La SA RTE produit les éléments suivants :
- un courriel de Madame [D] du 12 décembre 2017, adressé à Monsieur [T], qui indique:
' Bonjour [H]
J'espère que ton arrivée dans l'équipe s'est bien passée. J'ai essayé de te joindre par téléphone, mais ta ligne n'est pas encore activée.
En qualité de correspondante handicap, le Dr [P] que tu as rencontré lors de ta visite médicale d'embauche, m'a fait part, ainsi qu'à ta manager, de quelques préconisations sur l'aménagements de ton poste de travail.
En début d'année nous ferons intervenir un ergothérapeute pour voir si des aménagements supplémentaires sont nécessaires.

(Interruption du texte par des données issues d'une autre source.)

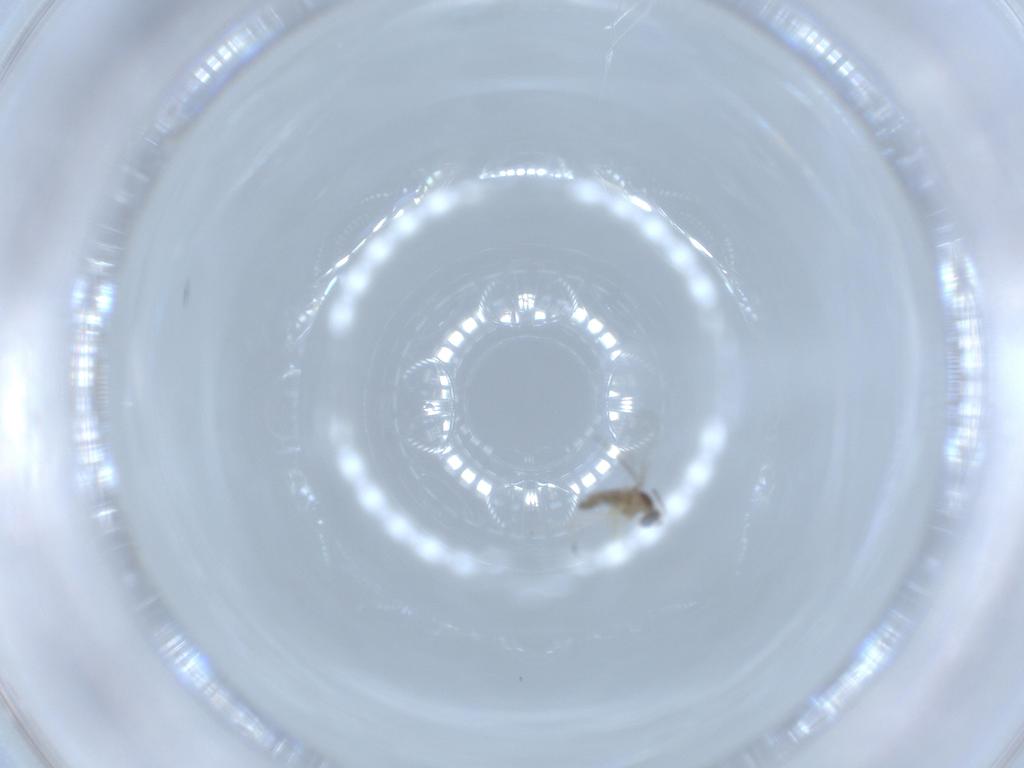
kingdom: Animalia
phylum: Arthropoda
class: Insecta
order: Diptera
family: Cecidomyiidae
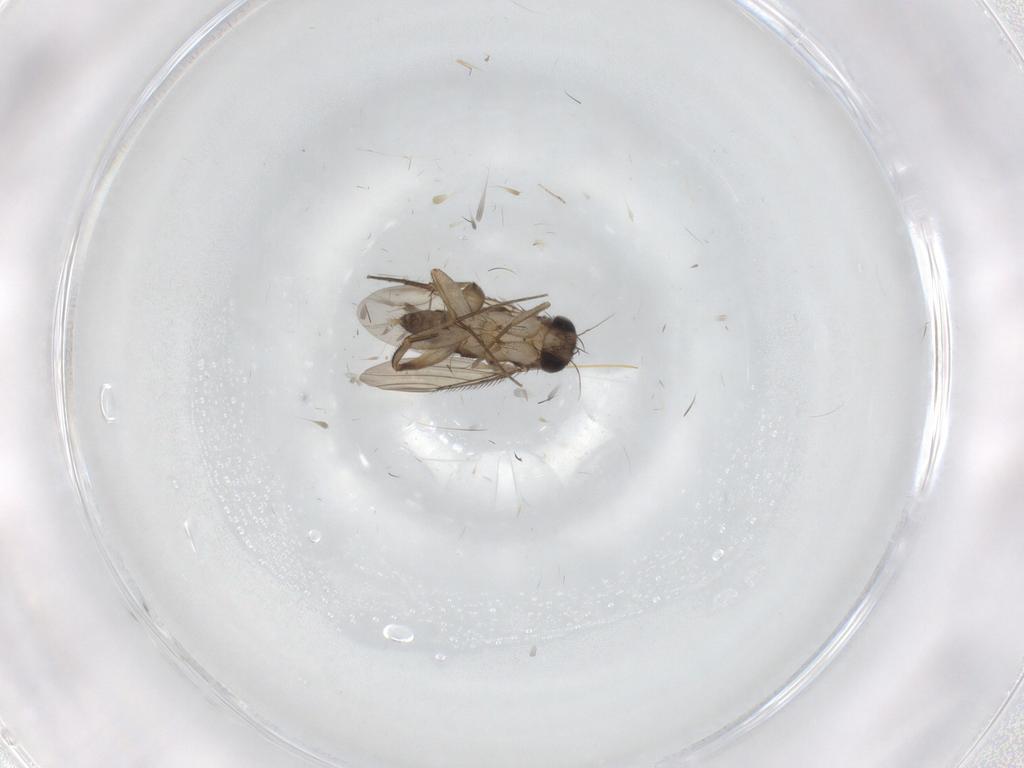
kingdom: Animalia
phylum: Arthropoda
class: Insecta
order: Diptera
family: Phoridae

Nous avons volontairement préféré attendre le début d'année pour le faire intervenir, afin que tu prennes pleinement connaissance de ton environnement de travail.
Tu trouveras, ci-joint, l'accord handicap de RTE. Cet accord sera renégocié en 2018, mais les grandes lignes devraient restées inchangées.
Tu trouveras également des informations sur le handicap dans l'intranet RTE.
Je te laisse prendre connaissance de tout cela. N'hésite pas à me contacter si tu as des questions. Je suis également à ta disposition pour te rencontrer si tu le souhaites.
Cordialement'.
- l'entretien de prise de fonction du 22 décembre 2017 qui indique des objectifs à atteindre aux échéances déterminées.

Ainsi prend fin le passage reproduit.